Au début de l’année, de plus en plus d’enseignants en demandent trois à leurs élèves. Un texte narratif, un texte informatif et un texte d’opinion. Il est recommandé de procéder ainsi. C’est avantageux, car on peut pousser plus loin l’analyse des textes en ayant une vue plus large d’une composante précise comme, par exemple, la structure des textes. Est-ce que l’élève a de la difficulté à bien structurer ses textes en général ou est-ce que la structure lui pose problème seulement dans un texte narratif? Vous comprenez qu’on aura un portrait beaucoup plus précis avec une analyse plus élargie.
On invite aussi les enseignants de maternelle à demander à leurs élèves d’écrire un court texte pour chacun des genres littéraires qui seront travaillés au cours de l’année. Un par jour. Cela vous étonne? On peut effectivement être sceptique quant à cette démarche qui demande aux élèves de faire quelque chose qu’ils n’ont pas commencé à apprendre. Même si on ne s’attend pas à des productions élaborées, on peut parfois avoir des surprises. Les enseignants qui ont tenté l’expérience ont découvert une démarche puissante. Ces productions permettent non seulement d’évaluer où chacun est rendu et de constater que les élèves ne sont pas tous rendus au même stade de développement de l’écriture, mais elles serviront aussi tout au long de l’année à démontrer leurs progrès.
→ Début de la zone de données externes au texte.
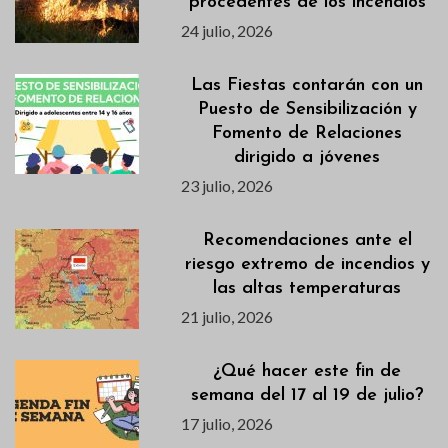
procedentes de los incendios
24 julio, 2026
Las Fiestas contarán con un
Puesto de Sensibilización y
Fomento de Relaciones
dirigido a jóvenes
23 julio, 2026
Recomendaciones ante el
riesgo extremo de incendios y
las altas temperaturas
21 julio, 2026
¿Qué hacer este fin de
semana del 17 al 19 de julio?
17 julio, 2026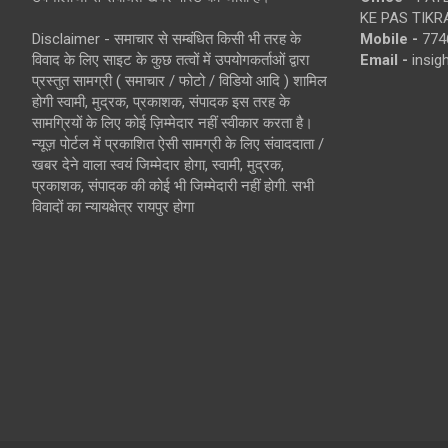
KE PAS TIKR
Disclaimer - समाचार से सम्बंधित किसी भी तरह के
Mobile -
774
विवाद के लिए साइट के कुछ तत्वों में उपयोगकर्ताओं द्वारा
Email -
insi
प्रस्तुत सामग्री ( समाचार / फोटो / विडियो आदि ) शामिल
होगी स्वामी, मुद्रक, प्रकाशक, संपादक इस तरह के
सामग्रियों के लिए कोई ज़िम्मेदार नहीं स्वीकार करता है।
न्यूज़ पोर्टल में प्रकाशित ऐसी सामग्री के लिए संवाददाता /
खबर देने वाला स्वयं जिम्मेदार होगा, स्वामी, मुद्रक,
प्रकाशक, संपादक की कोई भी जिम्मेदारी नहीं होगी. सभी
विवादों का न्यायक्षेत्र रायपुर होगा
Ils verront à quel point ils grandissent en tant qu’auteurs.
C’est l’introduction du livre Les premiers pas en atelier d’écriture que j’ai relu cet été qui m’a amenée à réfléchir un peu plus sur cette question de l’évaluation et des textes sur demande. Je comprends mieux l’utilité et la portée de la démarche. Cette année, avant de commencer les ateliers d’écriture, je vais demander à mes élèves d’écrire trois textes sur demande, et ce, même s’ils ne sont qu’en première année. Cela me permettra de faire une évaluation plus complète pour mieux connaitre mes élèves et pour avoir un portrait global de chacun. L’an dernier, mes élèves ne rédigeaient qu’un texte sur demande au début et à la fin de chaque module. Cette année, ce sera différent. J’ai hâte de voir les textes que j’aurai entre les mains. J’ai aussi hâte de voir les élèves à la tâche. Ce que j’ai hâte de les connaitre!
Donc, j’ai une bonne idée de ce que je ferai cette année, mais pas exactement exactement, car je ne connais pas encore mes élèves. Ce sont eux qui me guideront. J’observerai, je serai à l’écoute et je m’ajusterai. Marcel, le Jell-O et mes lectures sur les textes sur demande m’inspirent. Et en attendant cette nouvelle année qui s’en vient, je continue de lire, de profiter des derniers jours de vacances et je me prépare tranquillement.
Ce que j’ai hâte de rencontrer mes élèves!